For a long time I was confused. These beings had no life of their own. I recognized that without human misunderstandings to feed on they could not exist. They were not intentionally evil just predatory. Where did they come from and why did creator allow them to exist at all? Later I began to recognize that negative influences have their own purpose. Joe J. used to say that "good and evil" are both necessary and you will always find them together. They provide the stage on which our power and character is formed. Inevitably, individuals will be lead away from their truth and the power given them as co creators of this world and this will be the impetus of their soul development. Some will not succeed, at least not in this lifetime, and others will find their power and will to overcome deception, and having overcome it they will be much wiser and more powerful.

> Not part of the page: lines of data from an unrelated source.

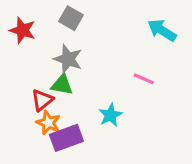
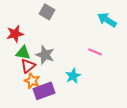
red star: (23, 30) -> (15, 34), moved, turned -30
gray star: (68, 59) -> (45, 55), moved
green triangle: (62, 85) -> (23, 53), moved

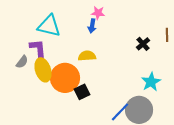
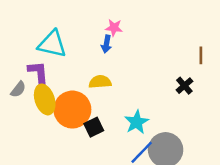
black cross: (143, 44) -> (184, 86), moved
cyan star: (151, 82) -> (137, 122), moved

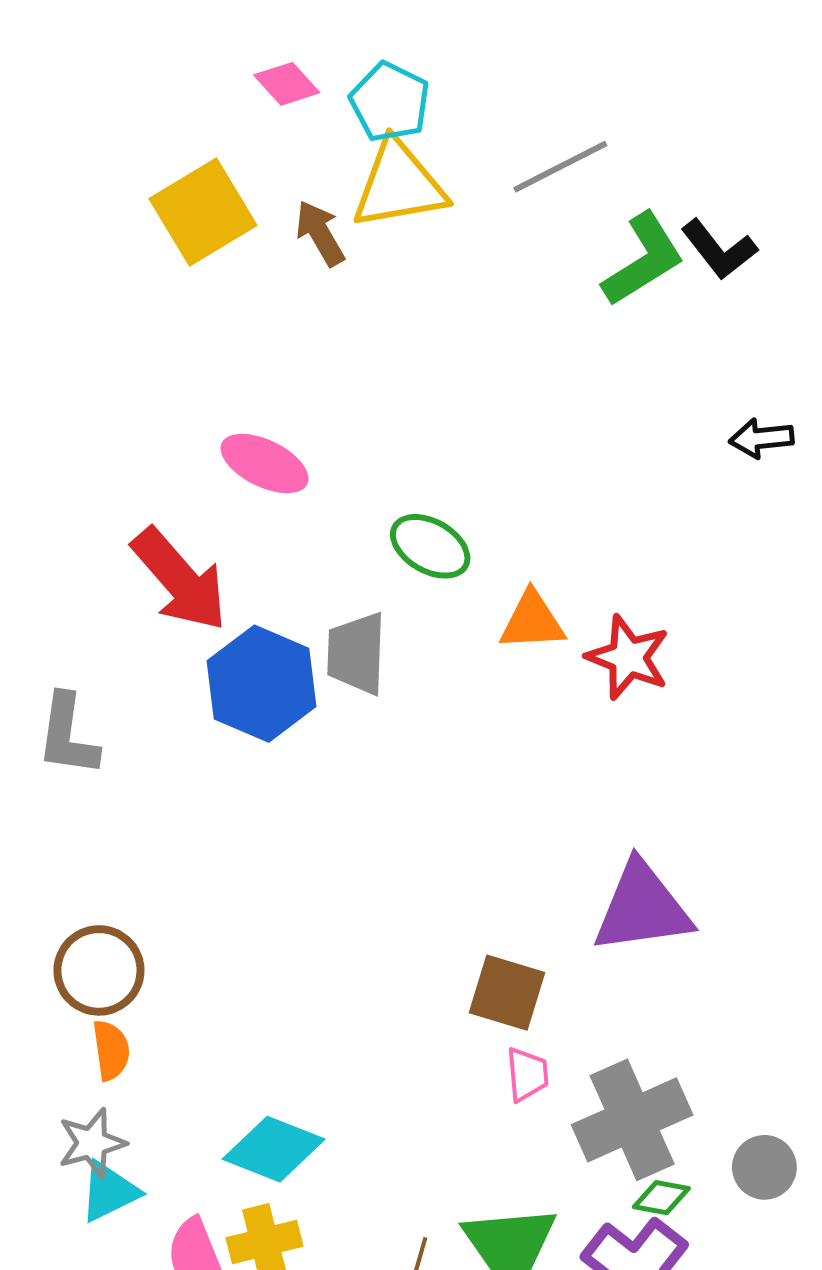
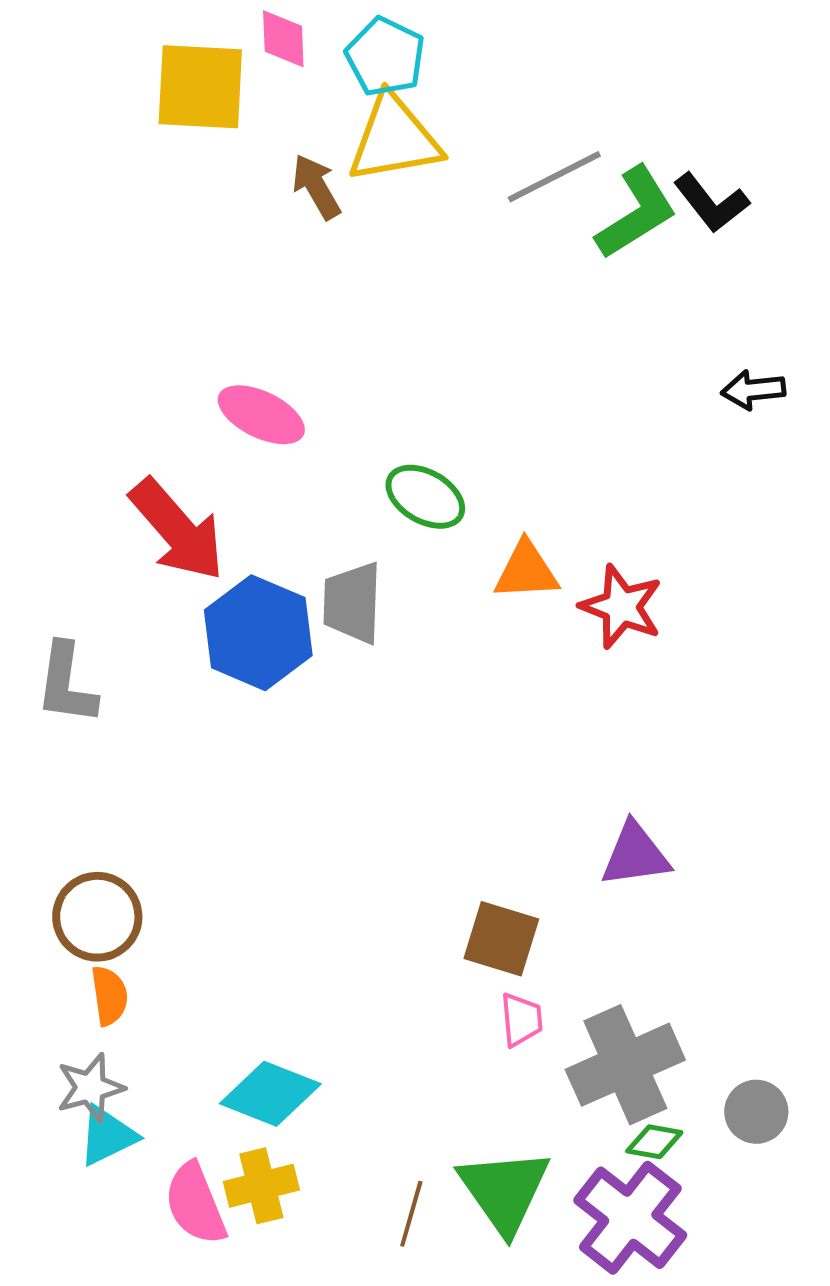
pink diamond: (287, 84) -> (283, 39), turned 40
gray line: (560, 167) -> (554, 177), moved
yellow square: (203, 212) -> (200, 87), moved, turned 34
purple triangle: (642, 908) -> (635, 855), size x0.7

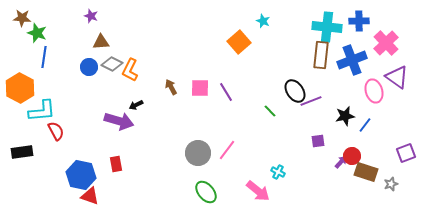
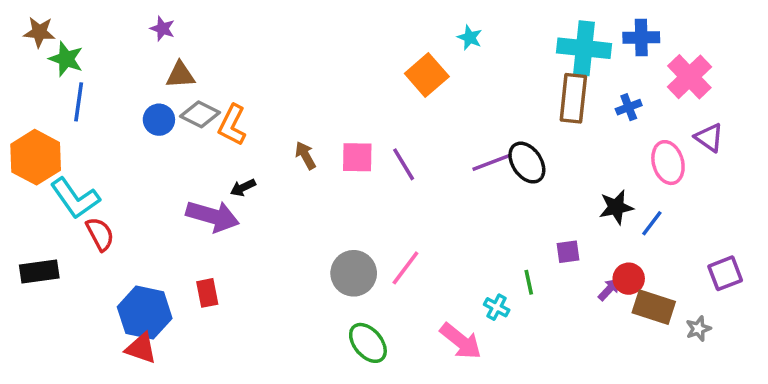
blue cross: (352, 60) -> (629, 107), size x0.5
purple triangle: (397, 77) -> (709, 138), size x0.7
purple line: (311, 101) -> (491, 163), moved
cyan L-shape: (42, 111) -> (75, 198), turned 60
green line: (270, 111) -> (529, 282), moved, turned 32
red triangle: (90, 196) -> (141, 348), moved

This process winds through the labyrinth of earth existence as a force of creation. Eventually I understood that the vision that brought me to Taos, introduced me to Joe. J. and his family and drew me into the aura of Mabel Dodge and Tony Luhan was never mine. It lives in the air and soil of Taos, it flows down from the Medicine Mountain and it continues from age to age. Long ago it drew the people of Taos Pueblo to it and they became its spiritual guardians. And as time alters the human picture it moves with the needs of each change. We humans can be as the potters clay or we can fall apart like sand. Either way creation continues and the inner form will linger like an unfinished song catching any soul that is tuned to its vibration.
BLUE SPRUCE STANDING DEER
After many years of running from his Medicine, Pba-Quen-Nee-e (Standing Deer) finally faced the Black Smoke Beings of his own distractions. Although his medicine is not the same as his father's it is in many ways a continuation of the same underlying process. And I began to realize that I must have the courage to acknowledge publicly the value of the guidance that I followed secretly. For so long I assumed that my secrecy was modesty when actually it was self doubt and fear of ridicule. Joe J. and Frances Suazo are no longer here in the flesh to witness these manifestations of their love and power but I believe that they are present in a Medicine way, and that is why I am putting these words to the winds of the Universe.
VISITING WITH MEDICINE
The Spirit that guided Mabel Dodge and Tony Luhan into a process that went far beyond them as individuals is still at work and whenever someone recognizes the necessity to keep it alive they are honored with special guidance. As Joe J. and Frances park in front of the Adobe Inn to visit their friend Diane they know almost anyone might be there. For all the years she lived there, Diane's Inn was magic. One never knew who might show up. People from all over the world came (often accidentally) to this old Inn sequestered off the main road and easy to drive by without noticing. There were artists, musicians, writers, spiritual seekers, scientists, various eccentrics and people who just needed a sympathetic place to lick their wounds. Often these people seemed magically convened for inspiration or guidance on the path. Again and again Medicine Mountain and his soul family brought to the greater world an opportunity to touch the healing power of their mountain.